Leonardo Kapural (Carolinas Pain Institute, Winston-Salem, USA), principal investigator for the SEAT study, will be presenting three-month patient follow-up data comparing conventional medical management (CMM) to Axon therapy combined with CMM.
“As the principal investigator for this study, I have become very familiar with Axon therapy and have seen encouraging results from a wide cross-section of patients,” Kapural said. “For many patients, prescription drugs have adverse side-effects, and surgical options are daunting and may have complications. Axon therapy is a non-invasive approach to bring the benefits of neuromodulation to many more patients.”
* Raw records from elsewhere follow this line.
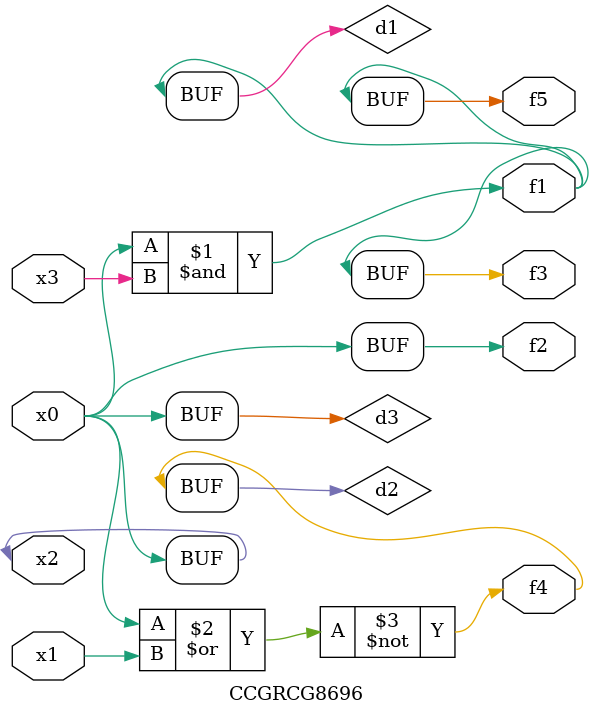
<source format=v>
module CCGRCG8696(
	input x0, x1, x2, x3,
	output f1, f2, f3, f4, f5
);

	wire d1, d2, d3;

	and (d1, x2, x3);
	nor (d2, x0, x1);
	buf (d3, x0, x2);
	assign f1 = d1;
	assign f2 = d3;
	assign f3 = d1;
	assign f4 = d2;
	assign f5 = d1;
endmodule

</source>
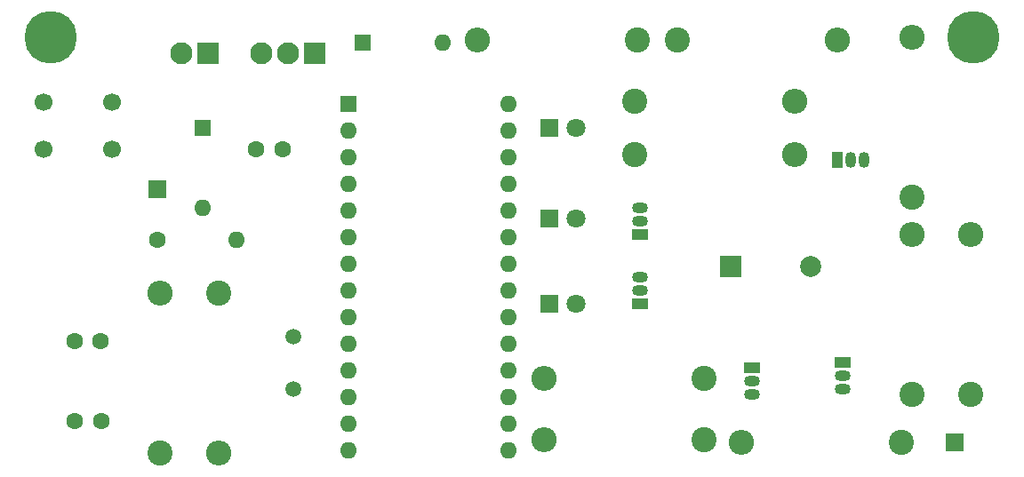
<source format=gbs>
G04 #@! TF.GenerationSoftware,KiCad,Pcbnew,(5.1.5)-3*
G04 #@! TF.CreationDate,2020-05-14T22:33:26-07:00*
G04 #@! TF.ProjectId,circuit_pj,63697263-7569-4745-9f70-6a2e6b696361,rev?*
G04 #@! TF.SameCoordinates,Original*
G04 #@! TF.FileFunction,Soldermask,Bot*
G04 #@! TF.FilePolarity,Negative*
%FSLAX46Y46*%
G04 Gerber Fmt 4.6, Leading zero omitted, Abs format (unit mm)*
G04 Created by KiCad (PCBNEW (5.1.5)-3) date 2020-05-14 22:33:26*
%MOMM*%
%LPD*%
G04 APERTURE LIST*
%ADD10C,1.500000*%
%ADD11O,1.600000X1.600000*%
%ADD12R,1.600000X1.600000*%
%ADD13R,1.700000X1.700000*%
%ADD14C,1.800000*%
%ADD15R,1.800000X1.800000*%
%ADD16C,2.000000*%
%ADD17R,2.000000X2.000000*%
%ADD18C,1.700000*%
%ADD19O,2.400000X2.400000*%
%ADD20C,2.400000*%
%ADD21C,2.100000*%
%ADD22R,2.100000X2.100000*%
%ADD23C,1.600000*%
%ADD24R,1.050000X1.500000*%
%ADD25O,1.050000X1.500000*%
%ADD26R,1.500000X1.050000*%
%ADD27O,1.500000X1.050000*%
%ADD28C,5.000000*%
G04 APERTURE END LIST*
D10*
X117348000Y-111332000D03*
X117348000Y-116332000D03*
D11*
X137864000Y-89138000D03*
X122624000Y-122158000D03*
X137864000Y-91678000D03*
X122624000Y-119618000D03*
X137864000Y-94218000D03*
X122624000Y-117078000D03*
X137864000Y-96758000D03*
X122624000Y-114538000D03*
X137864000Y-99298000D03*
X122624000Y-111998000D03*
X137864000Y-101838000D03*
X122624000Y-109458000D03*
X137864000Y-104378000D03*
X122624000Y-106918000D03*
X137864000Y-106918000D03*
X122624000Y-104378000D03*
X137864000Y-109458000D03*
X122624000Y-101838000D03*
X137864000Y-111998000D03*
X122624000Y-99298000D03*
X137864000Y-114538000D03*
X122624000Y-96758000D03*
X137864000Y-117078000D03*
X122624000Y-94218000D03*
X137864000Y-119618000D03*
X122624000Y-91678000D03*
X137864000Y-122158000D03*
D12*
X122624000Y-89138000D03*
D11*
X131572000Y-83312000D03*
D12*
X123952000Y-83312000D03*
D11*
X108712000Y-99060000D03*
D12*
X108712000Y-91440000D03*
D13*
X104394000Y-97282000D03*
X180340000Y-121412000D03*
D14*
X144272000Y-91440000D03*
D15*
X141732000Y-91440000D03*
D14*
X144272000Y-100076000D03*
D15*
X141732000Y-100076000D03*
D14*
X144272000Y-108204000D03*
D15*
X141732000Y-108204000D03*
D16*
X166604000Y-104648000D03*
D17*
X159004000Y-104648000D03*
D18*
X100076000Y-93472000D03*
X93576000Y-93472000D03*
X100076000Y-88972000D03*
X93576000Y-88972000D03*
D19*
X169164000Y-83058000D03*
D20*
X153924000Y-83058000D03*
D19*
X176276000Y-82804000D03*
D20*
X176276000Y-98044000D03*
D19*
X165100000Y-88900000D03*
D20*
X149860000Y-88900000D03*
D19*
X110236000Y-122428000D03*
D20*
X110236000Y-107188000D03*
D19*
X104648000Y-107188000D03*
D20*
X104648000Y-122428000D03*
D19*
X134874000Y-83058000D03*
D20*
X150114000Y-83058000D03*
D19*
X176276000Y-101600000D03*
D20*
X176276000Y-116840000D03*
D19*
X181864000Y-101600000D03*
D20*
X181864000Y-116840000D03*
D19*
X165100000Y-93980000D03*
D20*
X149860000Y-93980000D03*
D19*
X141224000Y-115316000D03*
D20*
X156464000Y-115316000D03*
D19*
X160020000Y-121412000D03*
D20*
X175260000Y-121412000D03*
X156464000Y-121158000D03*
D19*
X141224000Y-121158000D03*
D21*
X114300000Y-84328000D03*
X116840000Y-84328000D03*
D22*
X119380000Y-84328000D03*
D21*
X106680000Y-84328000D03*
D22*
X109220000Y-84328000D03*
D23*
X96560000Y-119380000D03*
X99060000Y-119380000D03*
X113832000Y-93472000D03*
X116332000Y-93472000D03*
X99020000Y-111760000D03*
X96520000Y-111760000D03*
D11*
X111894000Y-102108000D03*
D23*
X104394000Y-102108000D03*
D24*
X169164000Y-94488000D03*
D25*
X171704000Y-94488000D03*
X170434000Y-94488000D03*
D26*
X169672000Y-113792000D03*
D27*
X169672000Y-116332000D03*
X169672000Y-115062000D03*
D26*
X150368000Y-108204000D03*
D27*
X150368000Y-105664000D03*
X150368000Y-106934000D03*
D26*
X161036000Y-114300000D03*
D27*
X161036000Y-116840000D03*
X161036000Y-115570000D03*
D26*
X150368000Y-101600000D03*
D27*
X150368000Y-99060000D03*
X150368000Y-100330000D03*
D28*
X94234000Y-82804000D03*
X182118000Y-82804000D03*
M02*

</source>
As part of the same announcement, Neuralace reports that it has initiated a multicentre, double-blind RCT to evaluate the clinical efficacy of its magnetic peripheral nerve stimulation (mPNS) technology in the treatment of painful diabetic neuropathy. Enrolment in this study—AT-PDN—will be completed in June 2023, with subsequent submission to the US Food and Drug Administration (FDA) targeting regulatory clearance by the close of this year, as per a company press release.
“I am especially proud of our team of investigators led by Dr Lora Brown in St Petersburg [USA] and also the Neuralace clinical team on the ground supporting the AT-PDN study,” said Neuralace COO Joe Milkovits. “Enrolment has moved quite quickly due to the excitement from patients and our clinical investigators. We look forward to our submission to FDA and to the prospect of bringing relief to the many patients suffering from diabetes-related chronic neuropathic pain.”
In keeping with Neuralace’s strategy of Axon therapy treatment expansion for additional patient types, the company will also be conducting a pilot study focused on chemotherapy-induced chronic neuropathic pain, led by principal investigator Carrie Johnson (Carolinas Pain Institute, Winston-Salem, USA).
“Currently, options are limited for patients struggling with chemotherapy-induced peripheral neuropathy,” Johnson noted. “This condition can be chronic, life-changing, and too often prevents patients from being able to complete their recommended anti-cancer therapy.”
These clinical milestones follow Neuralace’s announcement in late-May that Peter Staats (National Spine and Pain Centers, Frederick, USA) would be joining the company’s medical advisory board as chief medical officer. Neuralace also recently announced the first close of US$3.1 million in seed funding targeting a total raise of US$5–7 million.